Activity.
Please copy the data below exactly, from its first line through the line holding "left elbow: (112, 299)", and skip the pictures.

BEGIN

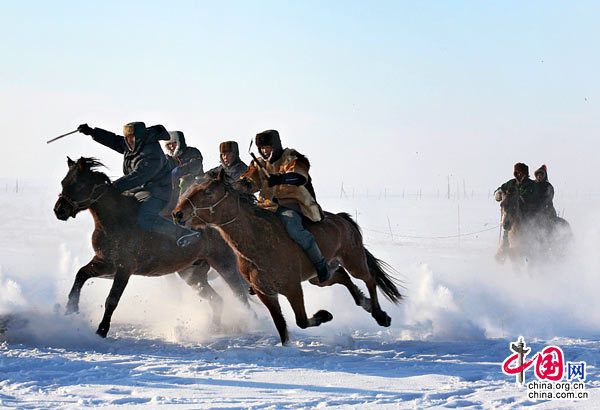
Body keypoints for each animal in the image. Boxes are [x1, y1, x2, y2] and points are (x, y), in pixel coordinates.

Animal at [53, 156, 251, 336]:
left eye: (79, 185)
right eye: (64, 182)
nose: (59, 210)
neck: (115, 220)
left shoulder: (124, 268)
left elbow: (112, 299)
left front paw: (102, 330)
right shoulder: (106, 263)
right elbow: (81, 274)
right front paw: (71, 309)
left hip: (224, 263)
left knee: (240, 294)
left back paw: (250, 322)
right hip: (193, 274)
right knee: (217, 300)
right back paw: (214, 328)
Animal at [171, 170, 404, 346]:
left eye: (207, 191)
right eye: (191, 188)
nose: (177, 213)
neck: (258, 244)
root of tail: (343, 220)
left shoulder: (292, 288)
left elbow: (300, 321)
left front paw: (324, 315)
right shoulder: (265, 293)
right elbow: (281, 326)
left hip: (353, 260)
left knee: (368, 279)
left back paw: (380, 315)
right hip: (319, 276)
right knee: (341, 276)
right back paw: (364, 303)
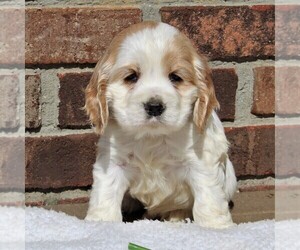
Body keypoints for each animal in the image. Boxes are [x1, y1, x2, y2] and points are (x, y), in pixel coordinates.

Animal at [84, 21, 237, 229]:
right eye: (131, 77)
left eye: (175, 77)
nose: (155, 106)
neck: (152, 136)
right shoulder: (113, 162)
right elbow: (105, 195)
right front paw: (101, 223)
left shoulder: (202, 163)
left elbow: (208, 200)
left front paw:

END

Problem solution.
Body keypoints for each animal in the image. Boxes are [x1, y1, x2, y2] and points are (x, y), in pixel coordinates.

Animal at [53, 156, 251, 336]:
left eye: (79, 185)
right eye: (64, 182)
nose: (59, 210)
neck: (115, 220)
left shoulder: (124, 268)
left elbow: (112, 299)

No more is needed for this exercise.